Um atentado ocorrido Em Berlim no último sábado (25/07) durante a Marcha do Orgulho LGBTQ+ resultou na morte de uma mulher polonesa e feriu outras 29 pessoas, algumas em estado grave. O incidente teve início por volta das 22h, quando uma van branca acelerou em direção a uma multidão que se dispersava nas proximidades do Portão de Brandemburgo, famoso ponto turístico da capital alemã.
A van percorreu a rua Ahornsteig, que é paralela à Lennéstrasse, atropelando diversas pessoas antes de colidir com uma árvore. Após o acidente, o motorista abandonou o veículo e fugiu do local. A vítima fatal, uma mulher de 65 anos, estava Em Berlim com a filha para participar do evento, que é conhecido na Alemanha como Christopher Street Day (CSD).
O porta-voz do Ministério das Relações Exteriores da Polônia, Maciej Wewior, expressou sua indignação ao confirmar que a vítima era uma cidadã polonesa. O tabloide alemão Bild informou que a filha da mulher sobreviveu ao ataque, mas não foram divulgados mais detalhes sobre seu estado de saúde.
O principal suspeito do atentado foi identificado como Abdul B., um jovem de 21 anos, cidadão alemão e filho de mãe libanesa. Ele possuía antecedentes criminais e estava associado a grupos islamistas Em Berlim. Após o ataque, Abdul B. foi abordado pela polícia e, ao avançar em direção aos agentes com uma arma branca, foi baleado e não sobreviveu aos ferimentos.
Abdul B. havia sido preso anteriormente sob a acusação de tentar se juntar ao Estado Islâmico (EI) na Síria em 2025, mas foi detido no Líbano e levado de volta à Alemanha em novembro do mesmo ano. Ele havia sido condenado por preparar um ato violento que ameaçava a segurança do Estado, com o Ministério Público solicitando uma pena de dois anos e dez meses.

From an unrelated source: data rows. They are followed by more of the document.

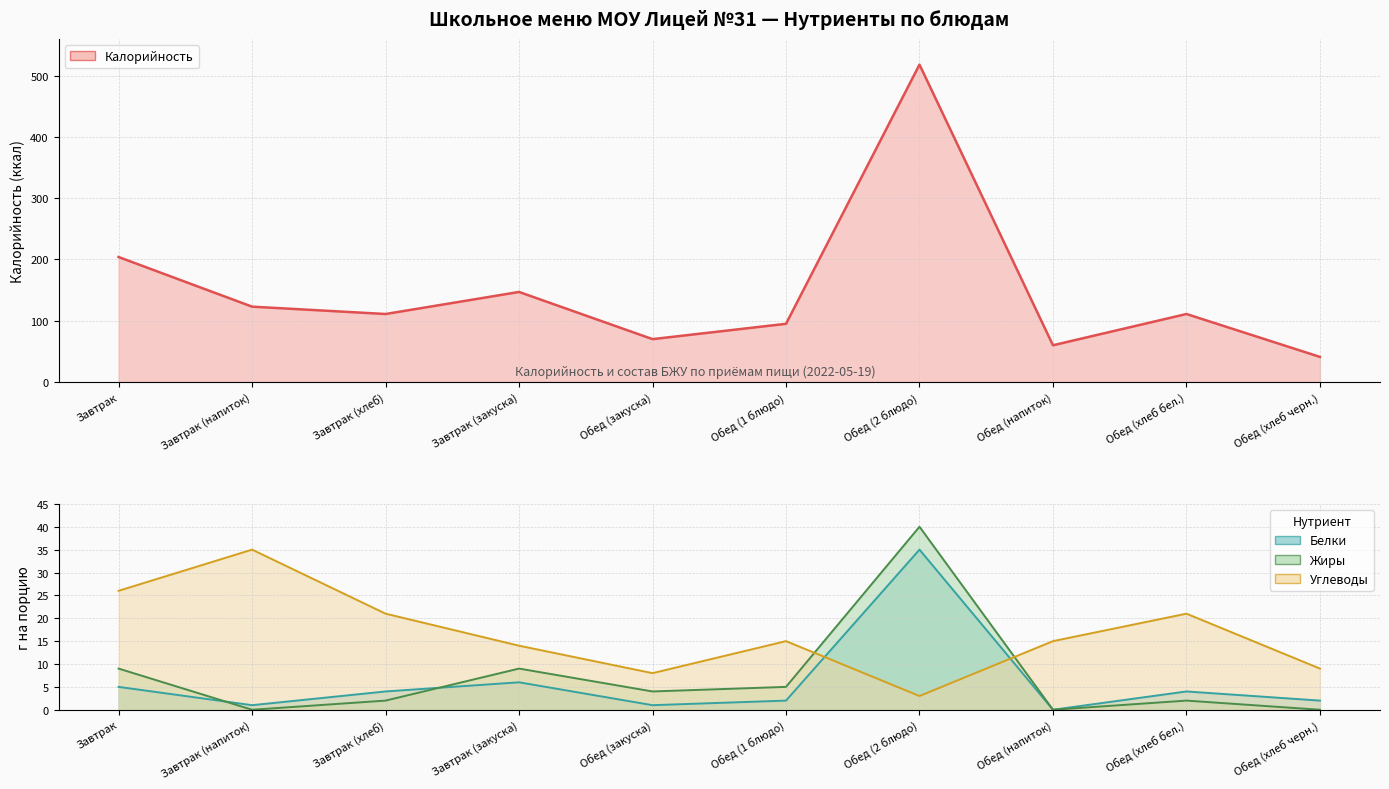

At which category is the sum across all series the highest?

Обед (2 блюдо)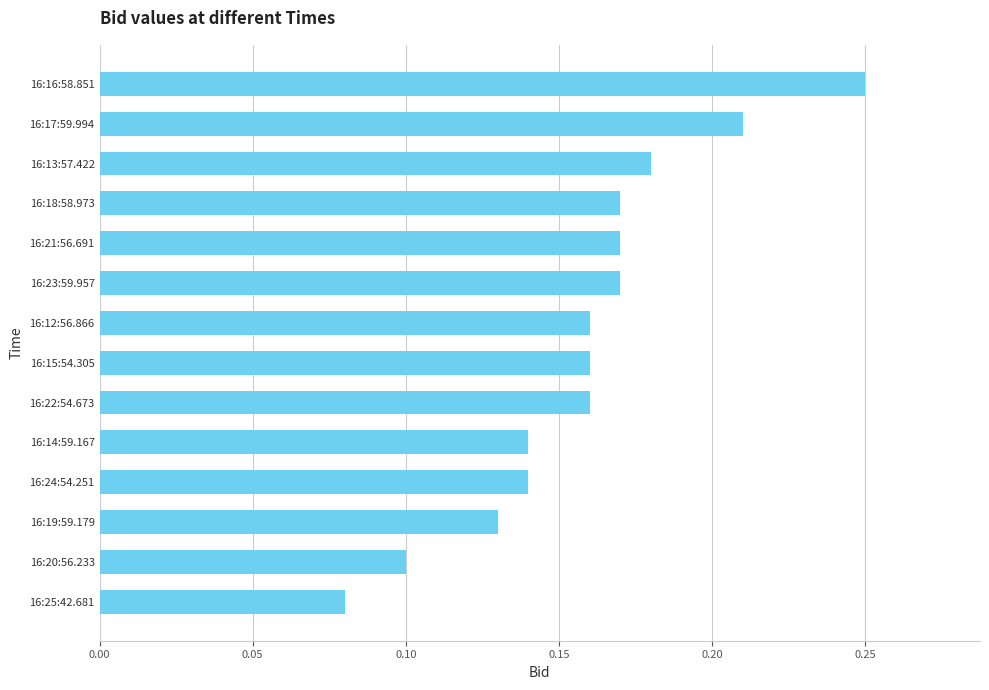

The chart shows a value of 0.1 at 16:22:54.673. True or false?

False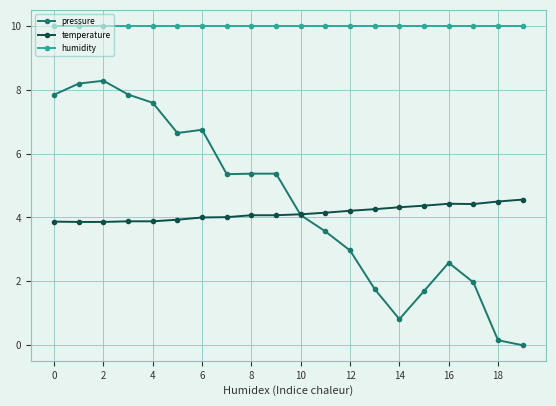

Which series has the largest range (max minus min)?

pressure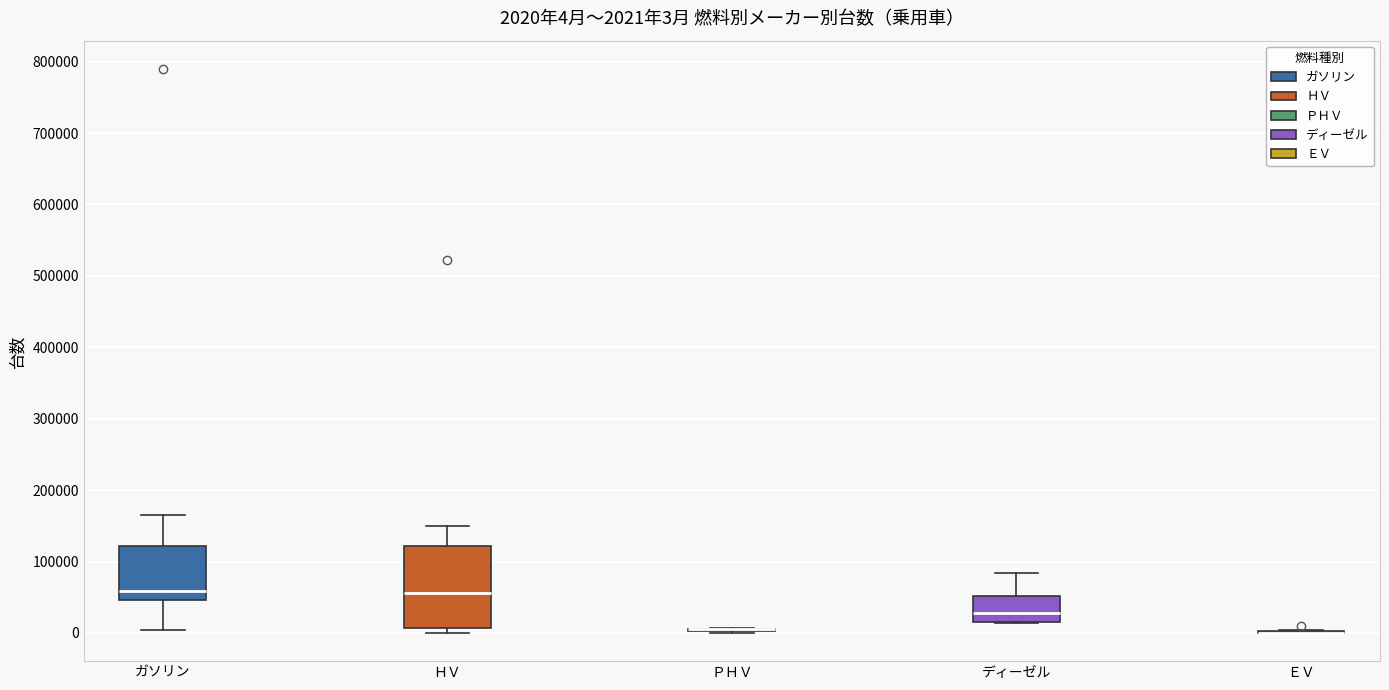

Which box is the tallest, from its lower edge to its upper edge?

ＨＶ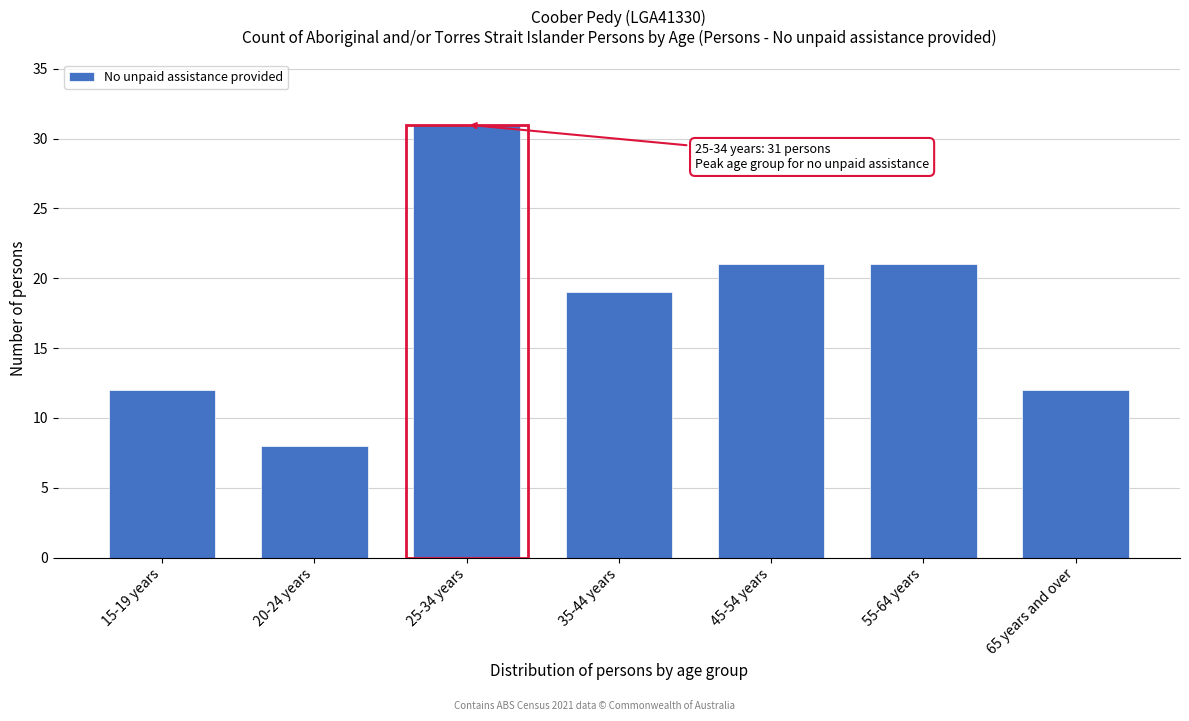

Reading left to right, transcribe all the data shown in this chart.

15-19 years=12	20-24 years=8	25-34 years=31	35-44 years=19	45-54 years=21	55-64 years=21	65 years and over=12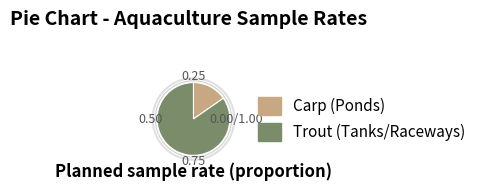

Is there any slice that represents more than half of the pie?

Yes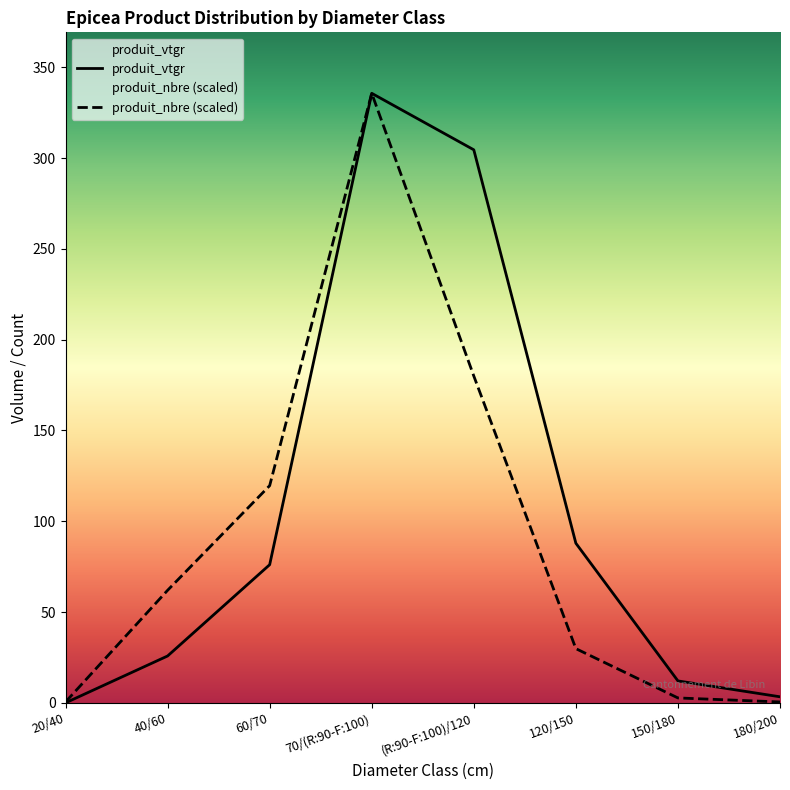

What is the label of the 2nd point from the left?

40/60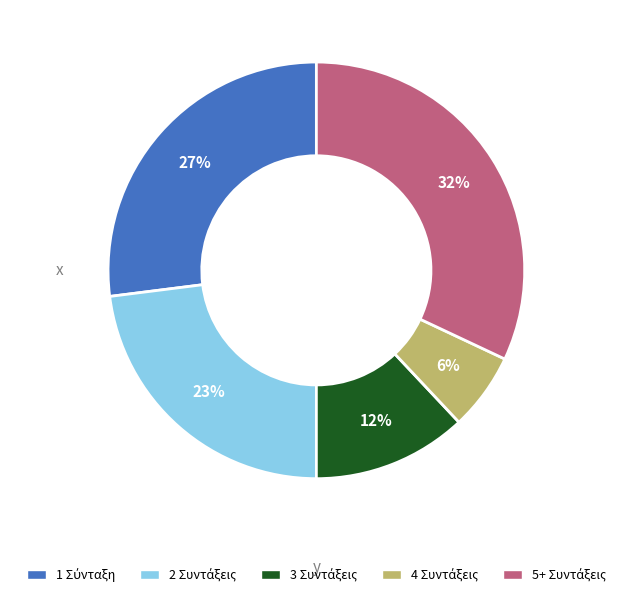

To the nearest percent, what is the difference between the largest and smallest slice percentages?

26%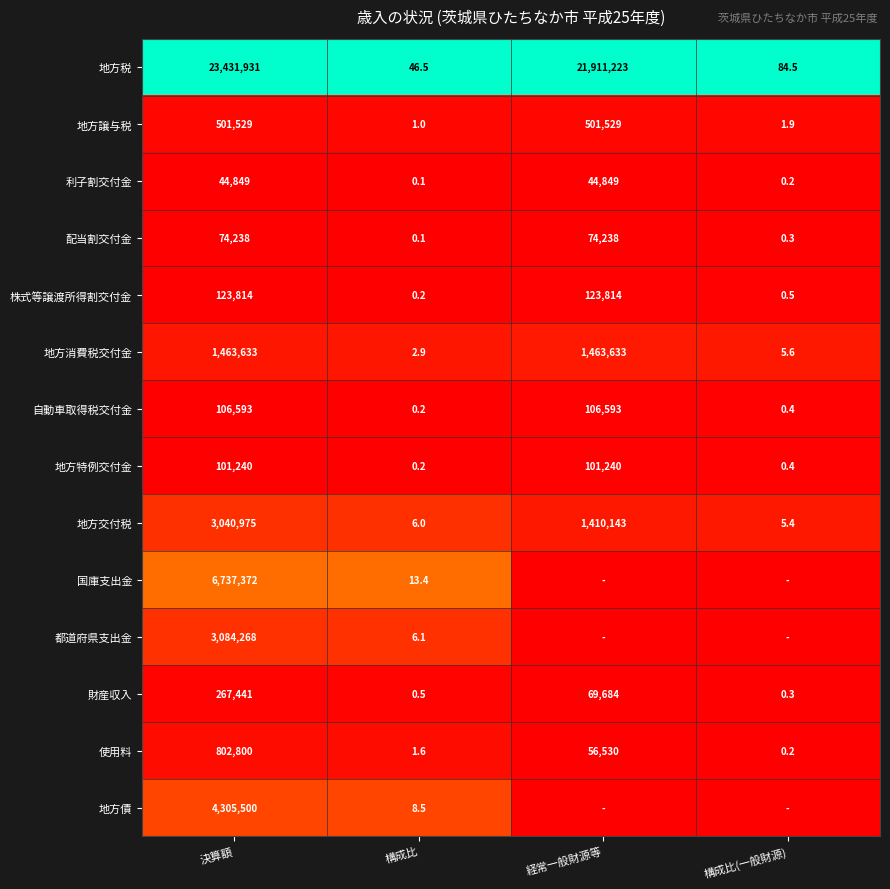

Which category has the lowest value in the 地方譲与税 series?

構成比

A série de atropelamentos em massa na Alemanha, que já ocorreram em cidades como Munique (2025), Magdeburg (2024), Trier (2020) e Berlim (2016), levantou discussões sobre segurança pública durante a campanha eleitoral que precedeu as últimas eleições parlamentares. Com isso, autoridades municipais implementaram medidas de segurança mais rigorosas, como a instalação de barreiras nas mais de 3 mil feiras de Natal do país, visando prevenir novos incidentes.